_What to do:_
The records below are to be returned word for word, with pictures left out.
++++ The data
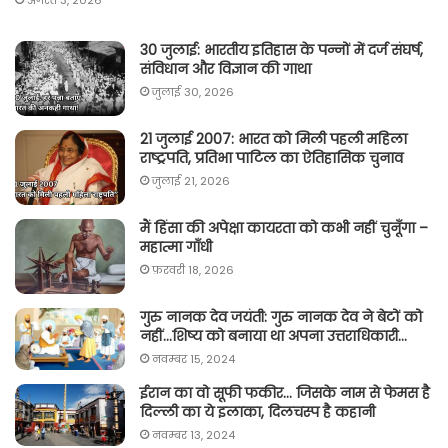
30 जुलाई: भारतीय इतिहास के पन्नों में दर्ज संघर्ष,
संविधान और विज्ञान की गाथा
जुलाई 30, 2026
21 जुलाई 2007: भारत को मिली पहली महिला
राष्ट्रपति, प्रतिभा पाटिल का ऐतिहासिक चुनाव
जुलाई 21, 2026
मैं हिंसा की अपेक्षा कायरता को कभी नहीं चुनूँगा –
महात्मा गाँधी
फ़रवरी 18, 2026
गुरु नानक देव जयंती: गुरु नानक देव ने बेटों को
नहीं…शिष्य को बनाया था अपना उत्तराधिकारी…
नवम्बर 15, 2024
ईरान का वो सूफी फकीर… जिसके नाम से फेमस है
दिल्ली का ये इलाका, दिलचस्प है कहानी
नवम्बर 13, 2024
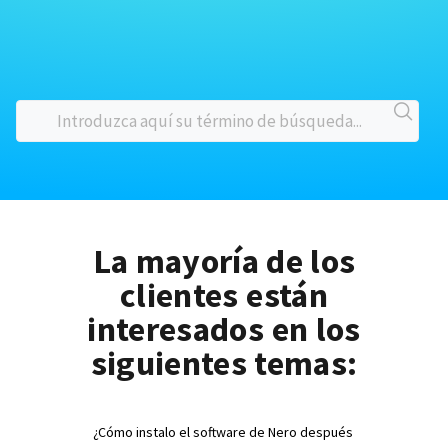
La mayoría de los
clientes están
interesados en los
siguientes temas:
¿Cómo instalo el software de Nero después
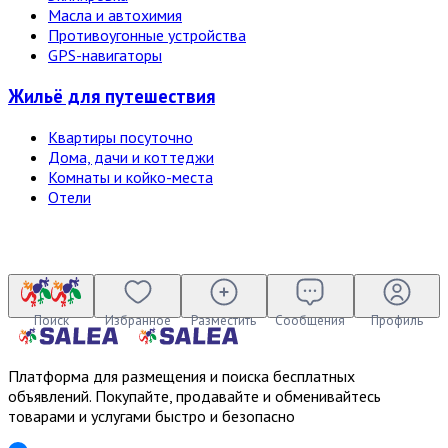
Масла и автохимия
Противоугонные устройства
GPS-навигаторы
Жильё для путешествия
Квартиры посуточно
Дома, дачи и коттеджи
Комнаты и койко-места
Отели
Поиск
Избранное
Разместить
Сообщения
Профиль
Платформа для размещения и поиска бесплатных
объявлений. Покупайте, продавайте и обменивайтесь
товарами и услугами быстро и безопасно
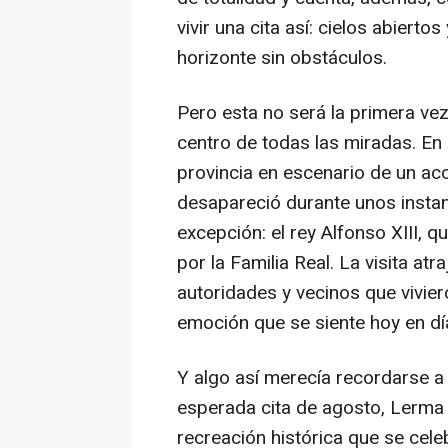
vivir una cita así: cielos abiert
horizonte sin obstáculos.
Pero esta no será la primera ve
centro de todas las miradas. En 
provincia en escenario de un aco
desapareció durante unos instan
excepción: el rey Alfonso XIII,
por la Familia Real. La visita at
autoridades y vecinos que vivier
emoción que se siente hoy en dí
Y algo así merecía recordarse a 
esperada cita de agosto, Lerma
recreación histórica que se celeb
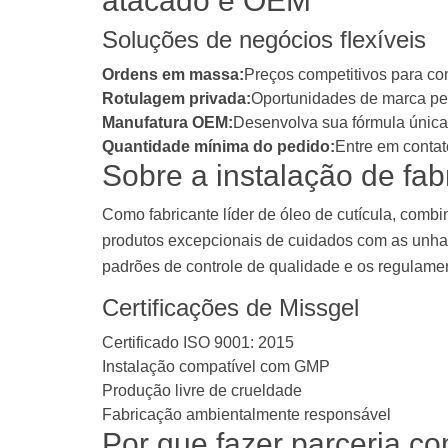
atacado e OEM
Soluções de negócios flexíveis
Ordens em massa:
Preços competitivos para co
Rotulagem privada:
Oportunidades de marca pers
Manufatura OEM:
Desenvolva sua fórmula única
Quantidade mínima do pedido:
Entre em conta
Sobre a instalação de fab
Como fabricante líder de óleo de cutícula, com
produtos excepcionais de cuidados com as unhas
padrões de controle de qualidade e os regulamen
Certificações de Missgel
Certificado ISO 9001: 2015
Instalação compatível com GMP
Produção livre de crueldade
Fabricação ambientalmente responsável
Por que fazer parceria c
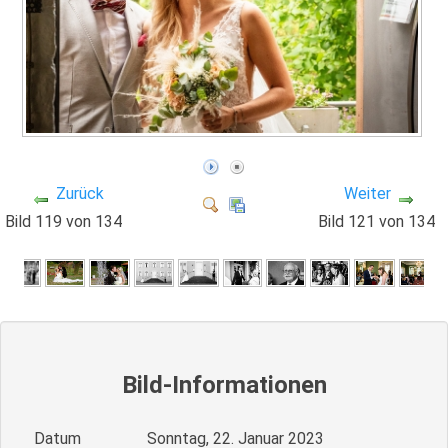
Zurück
Weiter
Bild 119 von 134
Bild 121 von 134
Bild-Informationen
Datum
Sonntag, 22. Januar 2023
++++++++
_Completed exercise:_
30 जुलाई: भारतीय इतिहास के पन्नों में दर्ज संघर्ष,
संविधान और विज्ञान की गाथा
जुलाई 30, 2026
21 जुलाई 2007: भारत को मिली पहली महिला
राष्ट्रपति, प्रतिभा पाटिल का ऐतिहासिक चुनाव
जुलाई 21, 2026
मैं हिंसा की अपेक्षा कायरता को कभी नहीं चुनूँगा –
महात्मा गाँधी
फ़रवरी 18, 2026
गुरु नानक देव जयंती: गुरु नानक देव ने बेटों को
नहीं…शिष्य को बनाया था अपना उत्तराधिकारी…
नवम्बर 15, 2024
ईरान का वो सूफी फकीर… जिसके नाम से फेमस है
दिल्ली का ये इलाका, दिलचस्प है कहानी
नवम्बर 13, 2024
La mayoría de los
clientes están
interesados en los
siguientes temas:
¿Cómo instalo el software de Nero después
Масла и автохимия
Противоугонные устройства
GPS-навигаторы
Жильё для путешествия
Квартиры посуточно
Дома, дачи и коттеджи
Комнаты и койко-места
Отели
Поиск
Избранное
Разместить
Сообщения
Профиль
Платформа для размещения и поиска бесплатных
объявлений. Покупайте, продавайте и обменивайтесь
товарами и услугами быстро и безопасно
vivir una cita así: cielos abiert
horizonte sin obstáculos.
Pero esta no será la primera ve
centro de todas las miradas. En 
provincia en escenario de un aco
desapareció durante unos instan
excepción: el rey Alfonso XIII,
por la Familia Real. La visita at
autoridades y vecinos que vivier
emoción que se siente hoy en dí
Y algo así merecía recordarse a 
esperada cita de agosto, Lerma
recreación histórica que se celeb
atacado e OEM
Soluções de negócios flexíveis
Ordens em massa:
Preços competitivos para co
Rotulagem privada:
Oportunidades de marca pers
Manufatura OEM:
Desenvolva sua fórmula única
Quantidade mínima do pedido:
Entre em conta
Sobre a instalação de fab
Como fabricante líder de óleo de cutícula, com
produtos excepcionais de cuidados com as unhas
padrões de controle de qualidade e os regulamen
Certificações de Missgel
Certificado ISO 9001: 2015
Instalação compatível com GMP
Produção livre de crueldade
Fabricação ambientalmente responsável
Por que fazer parceria c
Zurück
Weiter
Bild 119 von 134
Bild 121 von 134
Bild-Informationen
Datum
Sonntag, 22. Januar 2023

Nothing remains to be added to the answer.